Faster, Cheaper, and More Efficient AI
NVIDIA is also introducing a new AI storage solution called NVIDIA Inference Context Memory Storage, designed to store and share the enormous amounts of data generated by trillion-parameter models and multi-step reasoning systems.
Efficiency is a major selling point of Rubin compared to previous generations.
According to Nvidia, Rubin can reduce the number of GPUs needed to train the same mixture-of-experts model by up to four times compared to Grace Blackwell systems. Using fewer GPUs for the same job means companies can redeploy hardware to other tasks, improving overall utilization.
On the inference side, Nvidia claims Rubin delivers a 10x reduction in inference token costs.
Tokens are the basic building blocks AI models use to process information, including words, sentence fragments, images, and video.
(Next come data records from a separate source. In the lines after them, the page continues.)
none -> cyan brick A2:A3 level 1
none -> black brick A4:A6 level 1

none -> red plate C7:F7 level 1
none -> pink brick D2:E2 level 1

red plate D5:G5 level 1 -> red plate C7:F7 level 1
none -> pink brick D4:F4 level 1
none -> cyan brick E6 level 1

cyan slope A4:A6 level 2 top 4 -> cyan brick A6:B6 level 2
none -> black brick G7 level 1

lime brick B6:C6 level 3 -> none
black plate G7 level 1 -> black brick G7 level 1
Token processing is extremely resource-intensive and consumes significant energy, especially at scale.
Lowering token costs could significantly reduce the total cost of ownership for AI systems running on Rubin, making advanced models more affordable to operate.
Why Vera Rubin Matters
With Nebius, Supermicro, and CoreWeave all committing early support—and Nvidia confirming full production—Vera Rubin is shaping up to be one of the most important AI platforms of the next decade.
For enterprises and cloud providers, Rubin promises faster training, cheaper inference, and better efficiency for the most demanding AI workloads. For Nvidia, it reinforces the company’s dominance at the center of the global AI infrastructure boom.
And for the AI industry as a whole, Vera Rubin may be the platform that finally makes agentic AI and advanced reasoning models scalable on a global level.
Late 2026 may still be months away, but the future of AI computing is already taking shape—and it has Nvidia’s name written all over it.